Available records:
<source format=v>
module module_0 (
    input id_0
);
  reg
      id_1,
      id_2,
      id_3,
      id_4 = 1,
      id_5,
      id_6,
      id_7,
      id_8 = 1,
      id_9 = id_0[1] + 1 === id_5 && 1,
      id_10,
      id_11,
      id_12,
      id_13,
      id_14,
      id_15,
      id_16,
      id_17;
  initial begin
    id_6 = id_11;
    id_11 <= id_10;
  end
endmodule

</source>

--

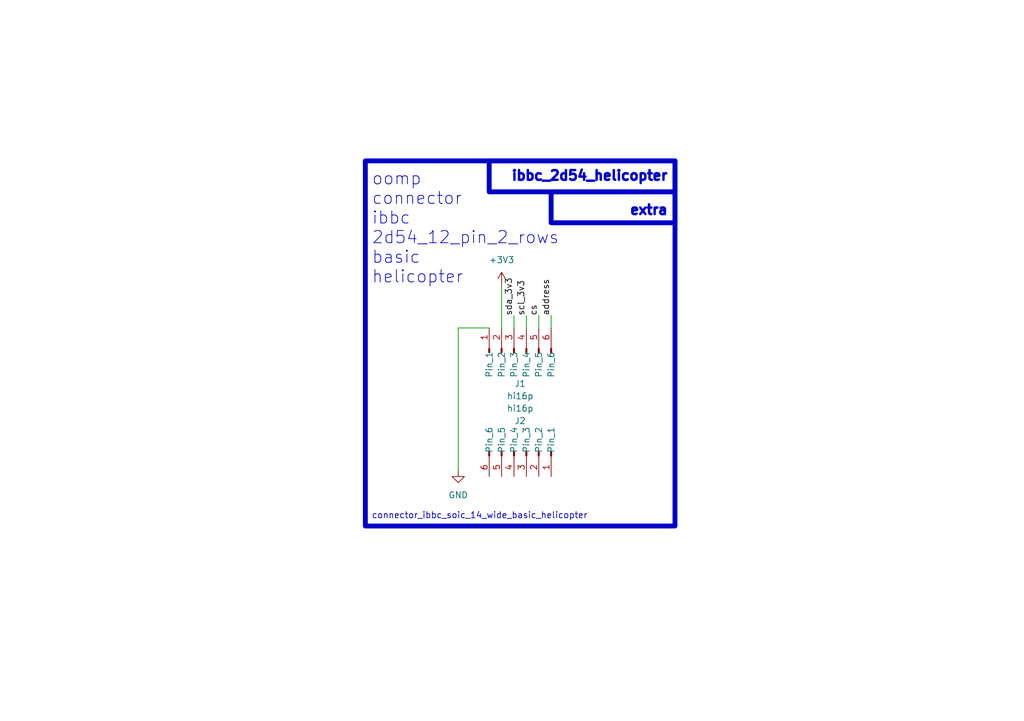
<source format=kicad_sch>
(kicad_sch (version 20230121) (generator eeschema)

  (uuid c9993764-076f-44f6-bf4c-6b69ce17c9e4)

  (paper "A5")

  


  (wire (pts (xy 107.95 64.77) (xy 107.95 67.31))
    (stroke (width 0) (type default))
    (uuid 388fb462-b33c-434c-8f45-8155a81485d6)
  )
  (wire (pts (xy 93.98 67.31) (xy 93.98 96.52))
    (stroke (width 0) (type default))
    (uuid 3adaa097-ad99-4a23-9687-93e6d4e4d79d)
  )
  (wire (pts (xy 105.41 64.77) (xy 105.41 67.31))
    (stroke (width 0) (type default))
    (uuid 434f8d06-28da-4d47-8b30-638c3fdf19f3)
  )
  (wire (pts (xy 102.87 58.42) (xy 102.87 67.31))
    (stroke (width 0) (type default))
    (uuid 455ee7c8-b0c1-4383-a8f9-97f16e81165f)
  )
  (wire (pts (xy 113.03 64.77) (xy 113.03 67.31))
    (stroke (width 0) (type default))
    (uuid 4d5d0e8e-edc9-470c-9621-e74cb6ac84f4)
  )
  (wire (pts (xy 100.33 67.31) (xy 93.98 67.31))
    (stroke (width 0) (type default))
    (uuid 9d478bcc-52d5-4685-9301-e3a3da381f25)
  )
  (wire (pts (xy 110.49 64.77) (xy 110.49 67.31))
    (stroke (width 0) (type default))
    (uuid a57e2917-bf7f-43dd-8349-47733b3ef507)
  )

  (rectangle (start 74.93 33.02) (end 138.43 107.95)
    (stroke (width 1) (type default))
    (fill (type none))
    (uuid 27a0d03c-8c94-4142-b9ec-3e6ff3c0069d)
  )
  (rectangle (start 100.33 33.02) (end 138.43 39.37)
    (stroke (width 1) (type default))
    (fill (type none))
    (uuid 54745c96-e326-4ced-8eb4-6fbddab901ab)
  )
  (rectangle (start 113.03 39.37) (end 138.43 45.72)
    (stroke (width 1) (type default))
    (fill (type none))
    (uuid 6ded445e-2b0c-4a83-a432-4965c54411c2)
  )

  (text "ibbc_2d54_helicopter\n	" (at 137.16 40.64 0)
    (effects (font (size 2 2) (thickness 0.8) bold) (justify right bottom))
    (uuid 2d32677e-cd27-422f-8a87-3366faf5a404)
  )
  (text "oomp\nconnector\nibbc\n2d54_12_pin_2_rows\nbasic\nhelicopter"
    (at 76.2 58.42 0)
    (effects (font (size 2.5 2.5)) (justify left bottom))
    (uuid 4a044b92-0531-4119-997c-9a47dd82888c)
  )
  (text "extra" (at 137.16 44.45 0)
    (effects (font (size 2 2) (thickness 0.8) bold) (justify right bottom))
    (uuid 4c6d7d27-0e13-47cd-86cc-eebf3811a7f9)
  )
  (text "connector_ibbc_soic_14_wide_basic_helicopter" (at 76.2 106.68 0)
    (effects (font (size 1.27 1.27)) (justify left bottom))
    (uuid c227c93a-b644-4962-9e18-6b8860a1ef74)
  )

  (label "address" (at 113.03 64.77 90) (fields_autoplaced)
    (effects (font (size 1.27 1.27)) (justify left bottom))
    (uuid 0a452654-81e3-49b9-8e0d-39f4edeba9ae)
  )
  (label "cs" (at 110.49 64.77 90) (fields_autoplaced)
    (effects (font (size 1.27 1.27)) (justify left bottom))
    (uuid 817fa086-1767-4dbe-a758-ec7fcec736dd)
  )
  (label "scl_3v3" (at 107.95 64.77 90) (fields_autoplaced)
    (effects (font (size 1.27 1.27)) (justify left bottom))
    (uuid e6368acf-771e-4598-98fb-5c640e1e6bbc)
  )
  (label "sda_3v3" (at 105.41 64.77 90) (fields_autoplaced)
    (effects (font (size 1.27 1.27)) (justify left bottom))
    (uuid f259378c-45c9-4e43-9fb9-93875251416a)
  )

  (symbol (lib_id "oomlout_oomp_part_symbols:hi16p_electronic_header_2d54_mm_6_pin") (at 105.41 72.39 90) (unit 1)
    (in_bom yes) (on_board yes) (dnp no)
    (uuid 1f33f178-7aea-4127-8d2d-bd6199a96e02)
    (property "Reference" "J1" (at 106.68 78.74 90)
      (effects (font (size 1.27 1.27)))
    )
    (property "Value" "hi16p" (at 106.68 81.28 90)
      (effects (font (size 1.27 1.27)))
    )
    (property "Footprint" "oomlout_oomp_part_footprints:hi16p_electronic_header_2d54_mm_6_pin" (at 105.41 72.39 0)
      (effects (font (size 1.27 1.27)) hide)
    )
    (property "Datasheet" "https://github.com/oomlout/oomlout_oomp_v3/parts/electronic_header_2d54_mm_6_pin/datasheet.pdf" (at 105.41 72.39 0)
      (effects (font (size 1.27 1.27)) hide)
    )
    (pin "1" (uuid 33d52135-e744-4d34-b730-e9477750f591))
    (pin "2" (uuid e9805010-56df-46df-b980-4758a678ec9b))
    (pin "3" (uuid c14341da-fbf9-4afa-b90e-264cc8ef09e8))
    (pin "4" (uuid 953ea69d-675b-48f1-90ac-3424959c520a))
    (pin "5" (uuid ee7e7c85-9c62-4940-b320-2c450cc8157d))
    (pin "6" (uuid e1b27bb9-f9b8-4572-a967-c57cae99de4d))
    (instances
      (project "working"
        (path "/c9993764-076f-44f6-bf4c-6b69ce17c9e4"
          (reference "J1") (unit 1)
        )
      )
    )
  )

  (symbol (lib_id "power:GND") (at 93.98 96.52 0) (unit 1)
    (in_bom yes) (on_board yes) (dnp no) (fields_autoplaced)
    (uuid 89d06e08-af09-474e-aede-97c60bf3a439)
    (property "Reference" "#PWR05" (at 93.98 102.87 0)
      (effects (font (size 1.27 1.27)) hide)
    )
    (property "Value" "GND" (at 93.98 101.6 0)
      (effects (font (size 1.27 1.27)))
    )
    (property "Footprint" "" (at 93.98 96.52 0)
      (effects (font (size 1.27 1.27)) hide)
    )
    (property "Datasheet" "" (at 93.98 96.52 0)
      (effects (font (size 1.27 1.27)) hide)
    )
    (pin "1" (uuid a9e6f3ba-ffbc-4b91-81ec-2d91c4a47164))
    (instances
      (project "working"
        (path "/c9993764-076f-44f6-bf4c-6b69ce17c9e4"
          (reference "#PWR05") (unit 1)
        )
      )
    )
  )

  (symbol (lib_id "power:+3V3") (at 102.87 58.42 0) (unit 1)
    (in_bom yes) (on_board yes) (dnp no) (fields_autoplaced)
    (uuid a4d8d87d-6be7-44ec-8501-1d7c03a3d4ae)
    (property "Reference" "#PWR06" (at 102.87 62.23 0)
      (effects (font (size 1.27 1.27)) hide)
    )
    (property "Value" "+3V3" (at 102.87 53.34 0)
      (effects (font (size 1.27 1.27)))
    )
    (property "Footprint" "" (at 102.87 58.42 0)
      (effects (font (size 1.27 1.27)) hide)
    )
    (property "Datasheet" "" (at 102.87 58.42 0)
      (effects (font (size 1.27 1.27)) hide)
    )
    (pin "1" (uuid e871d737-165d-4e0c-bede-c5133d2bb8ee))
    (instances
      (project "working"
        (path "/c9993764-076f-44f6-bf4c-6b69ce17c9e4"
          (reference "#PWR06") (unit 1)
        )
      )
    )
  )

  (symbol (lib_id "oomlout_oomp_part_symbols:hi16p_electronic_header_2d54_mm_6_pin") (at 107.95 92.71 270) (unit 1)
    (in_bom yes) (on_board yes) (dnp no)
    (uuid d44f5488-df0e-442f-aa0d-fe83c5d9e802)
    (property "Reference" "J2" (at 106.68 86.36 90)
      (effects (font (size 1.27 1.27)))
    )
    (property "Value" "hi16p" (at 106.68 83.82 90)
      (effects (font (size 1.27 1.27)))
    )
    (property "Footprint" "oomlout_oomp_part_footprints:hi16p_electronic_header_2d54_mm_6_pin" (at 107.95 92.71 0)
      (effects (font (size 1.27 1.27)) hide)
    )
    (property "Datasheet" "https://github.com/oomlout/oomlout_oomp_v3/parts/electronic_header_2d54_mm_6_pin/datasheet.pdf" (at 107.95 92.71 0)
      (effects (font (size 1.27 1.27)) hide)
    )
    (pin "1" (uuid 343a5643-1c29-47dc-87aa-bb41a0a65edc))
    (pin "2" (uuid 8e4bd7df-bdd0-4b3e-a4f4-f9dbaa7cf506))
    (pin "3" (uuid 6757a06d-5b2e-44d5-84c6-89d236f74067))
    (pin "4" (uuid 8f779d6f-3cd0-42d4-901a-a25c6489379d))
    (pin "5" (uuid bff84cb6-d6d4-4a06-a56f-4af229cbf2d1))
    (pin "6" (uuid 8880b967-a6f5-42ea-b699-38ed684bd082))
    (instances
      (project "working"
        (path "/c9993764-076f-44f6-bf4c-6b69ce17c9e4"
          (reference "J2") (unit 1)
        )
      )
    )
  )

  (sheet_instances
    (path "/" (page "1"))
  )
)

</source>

* * *

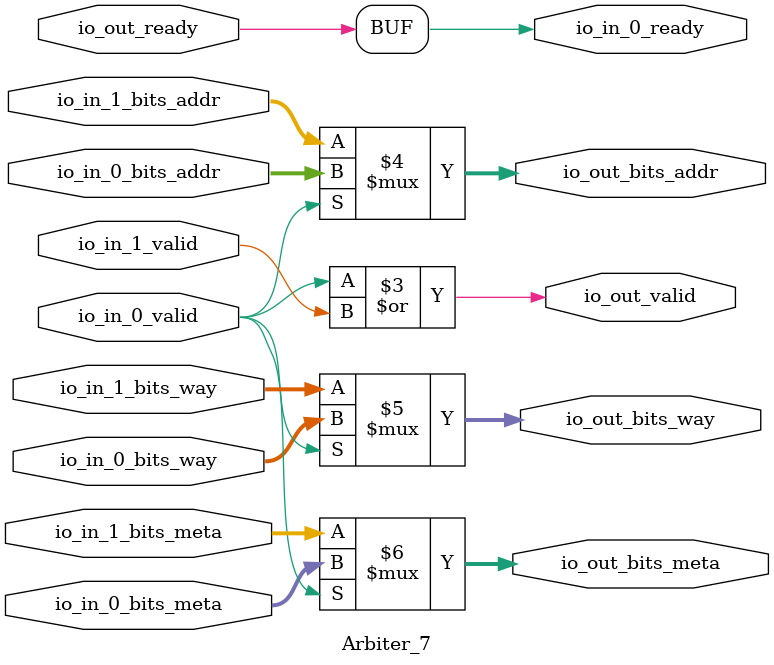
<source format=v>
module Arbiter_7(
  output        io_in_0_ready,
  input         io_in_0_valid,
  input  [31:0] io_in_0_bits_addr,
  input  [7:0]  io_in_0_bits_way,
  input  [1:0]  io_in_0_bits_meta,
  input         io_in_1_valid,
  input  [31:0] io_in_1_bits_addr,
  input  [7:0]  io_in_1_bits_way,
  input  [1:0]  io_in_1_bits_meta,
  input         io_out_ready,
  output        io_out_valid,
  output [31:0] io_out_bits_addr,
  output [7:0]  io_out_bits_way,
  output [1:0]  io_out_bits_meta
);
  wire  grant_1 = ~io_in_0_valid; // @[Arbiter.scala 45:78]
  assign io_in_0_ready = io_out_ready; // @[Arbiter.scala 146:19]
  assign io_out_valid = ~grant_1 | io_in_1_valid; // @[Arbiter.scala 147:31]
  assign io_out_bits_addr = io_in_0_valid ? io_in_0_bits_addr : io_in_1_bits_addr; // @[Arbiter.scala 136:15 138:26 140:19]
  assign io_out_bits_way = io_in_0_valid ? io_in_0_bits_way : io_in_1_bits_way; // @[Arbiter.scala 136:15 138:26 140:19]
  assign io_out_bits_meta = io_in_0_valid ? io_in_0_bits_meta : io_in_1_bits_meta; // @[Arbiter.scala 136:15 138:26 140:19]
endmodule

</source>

Exercise aim: The range runs from the line above containing "270) (unit 1)" to the line containing "106.68 83.82 90)", inclusive. Restate those lines word for word and no others.

Result of the task:
  (symbol (lib_id "oomlout_oomp_part_symbols:hi16p_electronic_header_2d54_mm_6_pin") (at 107.95 92.71 270) (unit 1)
    (in_bom yes) (on_board yes) (dnp no)
    (uuid d44f5488-df0e-442f-aa0d-fe83c5d9e802)
    (property "Reference" "J2" (at 106.68 86.36 90)
      (effects (font (size 1.27 1.27)))
    )
    (property "Value" "hi16p" (at 106.68 83.82 90)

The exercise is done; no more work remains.